Neste horrendo caso de Aguiar da Beira há um mistério inquietante. Todas as pessoas da terra que falaram do homem – conhecido na terra por Pedro João e não por Pedro Dias, como é referido pelos media – disseram tratar-se de uma pessoa simpática, afável, quase doce. Um homem bom. E não acreditam que ele tenha praticado os crimes que lhe são atribuídos. Mesmo o médico que o acompanha desde pequeno, há cerca de 35 anos, diz ter dificuldade em reconhecer o seu paciente no retrato que dele traça a generalidade da comunicação social.
Temos portanto, de um lado, a imagem de um homem sedutor, que cai no coração das pessoas, e do outro a figura de um assassino frio, que mata sumariamente sem ponta de humanidade.
Tal como foram descritos, os crimes que Pedro João aparentemente cometeu são de uma violência extrema. Raramente se tem visto em Portugal uma coisa assim.
A história começou em Aguiar da Beira, onde o homem foi abordado por uma patrulha da GNR dentro de uma pick up junto a um hotel abandonado a meio da construção. Eram 3h00 da madrugada e estava sozinho. O que faria ali, num ermo, a essa hora? Abordado pelos agentes, entregou o livrete e a carta de condução a um. E quando o outro foi ao carro-patrulha pedir à central informações sobre a carrinha, abateu-o com um tiro na nuca. E depois obrigou o outro a meter o colega na bagageira do carro da GNR e a acompanhá-lo num macabro passeio, que acabou num descampado onde o carro ficou atolado. Aí, obrigou o guarda a sair e disparou sobre ele, atingindo-o no pescoço. E abandonou o corpo no local, tapado com arbustos.
O próximo ato desta viagem louca seria uma descida à estrada, onde mandou parar um carro, obrigou os ocupantes – um jovem casal – a sair e baleou-os sem piedade: o homem morreu logo ali, a mulher está no hospital em morte cerebral. A seguir meteu-se no carro deles e voltou ao local do crime. Aí pegou na pick up, dirigindo-se a casa da ex-namorada, em Fornos de Algodres, onde trocou a pick up por uma carrinha.

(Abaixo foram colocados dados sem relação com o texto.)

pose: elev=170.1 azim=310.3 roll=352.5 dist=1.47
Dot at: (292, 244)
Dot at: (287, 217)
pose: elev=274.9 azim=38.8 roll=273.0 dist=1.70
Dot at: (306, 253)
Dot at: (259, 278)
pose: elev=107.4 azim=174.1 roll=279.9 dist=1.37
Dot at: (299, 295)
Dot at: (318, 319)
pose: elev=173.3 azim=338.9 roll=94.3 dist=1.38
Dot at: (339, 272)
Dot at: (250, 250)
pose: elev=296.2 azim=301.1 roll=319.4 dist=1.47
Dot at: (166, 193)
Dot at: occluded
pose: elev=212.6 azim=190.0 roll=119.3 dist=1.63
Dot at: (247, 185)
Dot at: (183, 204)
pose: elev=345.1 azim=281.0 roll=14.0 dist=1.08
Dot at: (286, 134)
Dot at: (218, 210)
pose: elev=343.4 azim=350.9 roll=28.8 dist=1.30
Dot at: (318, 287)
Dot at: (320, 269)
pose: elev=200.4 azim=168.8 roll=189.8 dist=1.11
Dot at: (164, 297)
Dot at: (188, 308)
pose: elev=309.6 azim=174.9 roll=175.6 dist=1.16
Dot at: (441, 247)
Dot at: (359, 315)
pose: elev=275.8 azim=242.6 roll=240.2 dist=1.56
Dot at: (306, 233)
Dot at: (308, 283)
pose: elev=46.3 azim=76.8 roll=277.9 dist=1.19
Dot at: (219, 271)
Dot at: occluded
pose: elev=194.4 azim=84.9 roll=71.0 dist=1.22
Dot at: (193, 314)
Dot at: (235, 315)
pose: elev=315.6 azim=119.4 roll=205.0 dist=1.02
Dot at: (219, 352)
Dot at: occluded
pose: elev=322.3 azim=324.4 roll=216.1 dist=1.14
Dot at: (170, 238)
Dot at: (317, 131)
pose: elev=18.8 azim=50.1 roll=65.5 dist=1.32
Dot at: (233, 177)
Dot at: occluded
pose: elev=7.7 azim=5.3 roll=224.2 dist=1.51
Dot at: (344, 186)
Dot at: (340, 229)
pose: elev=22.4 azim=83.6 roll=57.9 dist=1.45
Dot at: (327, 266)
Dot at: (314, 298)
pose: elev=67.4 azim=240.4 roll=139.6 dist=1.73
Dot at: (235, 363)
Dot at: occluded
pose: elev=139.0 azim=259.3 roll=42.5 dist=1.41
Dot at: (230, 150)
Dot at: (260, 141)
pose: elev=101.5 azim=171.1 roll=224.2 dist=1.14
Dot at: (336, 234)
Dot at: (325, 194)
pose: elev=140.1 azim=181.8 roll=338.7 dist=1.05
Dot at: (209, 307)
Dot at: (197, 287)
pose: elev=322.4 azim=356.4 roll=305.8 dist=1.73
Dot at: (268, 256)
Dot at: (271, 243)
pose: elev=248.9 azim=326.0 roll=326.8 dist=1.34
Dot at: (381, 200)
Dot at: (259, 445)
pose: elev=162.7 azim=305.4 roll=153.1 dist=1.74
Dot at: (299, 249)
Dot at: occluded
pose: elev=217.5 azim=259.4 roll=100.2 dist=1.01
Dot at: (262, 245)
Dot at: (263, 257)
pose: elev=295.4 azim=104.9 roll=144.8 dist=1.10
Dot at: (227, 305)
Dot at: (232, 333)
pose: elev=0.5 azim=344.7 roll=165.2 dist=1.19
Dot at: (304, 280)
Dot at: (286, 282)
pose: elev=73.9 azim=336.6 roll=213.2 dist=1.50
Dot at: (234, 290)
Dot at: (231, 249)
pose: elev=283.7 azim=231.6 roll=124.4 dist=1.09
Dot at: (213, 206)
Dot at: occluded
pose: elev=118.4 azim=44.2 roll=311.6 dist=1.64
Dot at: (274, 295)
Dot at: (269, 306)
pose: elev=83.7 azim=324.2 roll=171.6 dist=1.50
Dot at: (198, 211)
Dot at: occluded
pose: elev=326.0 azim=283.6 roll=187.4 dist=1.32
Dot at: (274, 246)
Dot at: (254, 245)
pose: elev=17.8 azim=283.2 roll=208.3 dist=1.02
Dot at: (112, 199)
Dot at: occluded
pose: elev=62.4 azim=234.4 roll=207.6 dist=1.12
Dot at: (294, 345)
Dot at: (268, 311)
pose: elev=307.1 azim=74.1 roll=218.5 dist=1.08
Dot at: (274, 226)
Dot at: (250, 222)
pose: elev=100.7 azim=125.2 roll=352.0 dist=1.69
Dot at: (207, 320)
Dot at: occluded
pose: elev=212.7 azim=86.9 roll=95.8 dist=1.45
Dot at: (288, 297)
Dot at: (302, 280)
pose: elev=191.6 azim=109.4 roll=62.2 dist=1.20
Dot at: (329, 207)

Pôde fazer tudo isto tranquilamente, pois julgava que o segundo GNR também estava morto. Só horas depois este conseguiria arrastar–se até um local onde pediu ajuda.
Nessa outra carrinha, Pedro João seria mais tarde abordado por uma patrulha da GNR sobre a qual disparou, ferindo um guarda, sendo avistado nos dias seguintes em vários locais da região e roubando outros veículos. Brutalizou dois idosos, levando o carro de um deles, e não os matou porque aparentemente já não tinha armas.
Dir-se-ia estarmos perante um homem que subitamente enlouqueceu, passando para o outro lado da realidade. De pacífico, pacato e cumpridor, transformou-se de repente, por qualquer estranha razão, num assassino medonho, que mata as suas vítimas sem piedade. A história poderia ser essa – mas não é.
A consulta do cadastro de Pedro João não regista crimes de sangue. Mas tem muitos registos de delinquência: violência doméstica, furto de animais, posse de droga, posse de armas ilegais. Não era um criminoso, mas também não era um santinho, como os seus conterrâneos julgavam. Tinha duas faces. Era uma pessoa em casa e outra em público. Disfarçava bem. Era um sedutor com as mulheres, do alto do seu 1,88 m, e um charmoso com os vizinhos. Mas já tinha o diabo dentro dele – que saiu cá para fora numa madrugada fatal quando foi abordado pelos guardas da GNR.
O facto de ninguém, nem o seu médico, se ter apercebido durante quase quatro décadas da sua perigosidade, leva à tal questão inquietante: pode estar um assassino entre nós e não sabermos. Não sabemos se aquela pessoa simpática com quem nos damos, ou até o amigo, não pode esconder um assassino. E não um assassino qualquer – mas um homem capaz de matar com absoluta frieza por dá cá aquela palha.
O carinho com que as pessoas de Arouca (aquelas que aceitaram responder aos jornalistas) falaram de Pedro João deve-nos provocar inquietação a todos. Quem sabe se mesmo ao nosso lado não mora um monstro?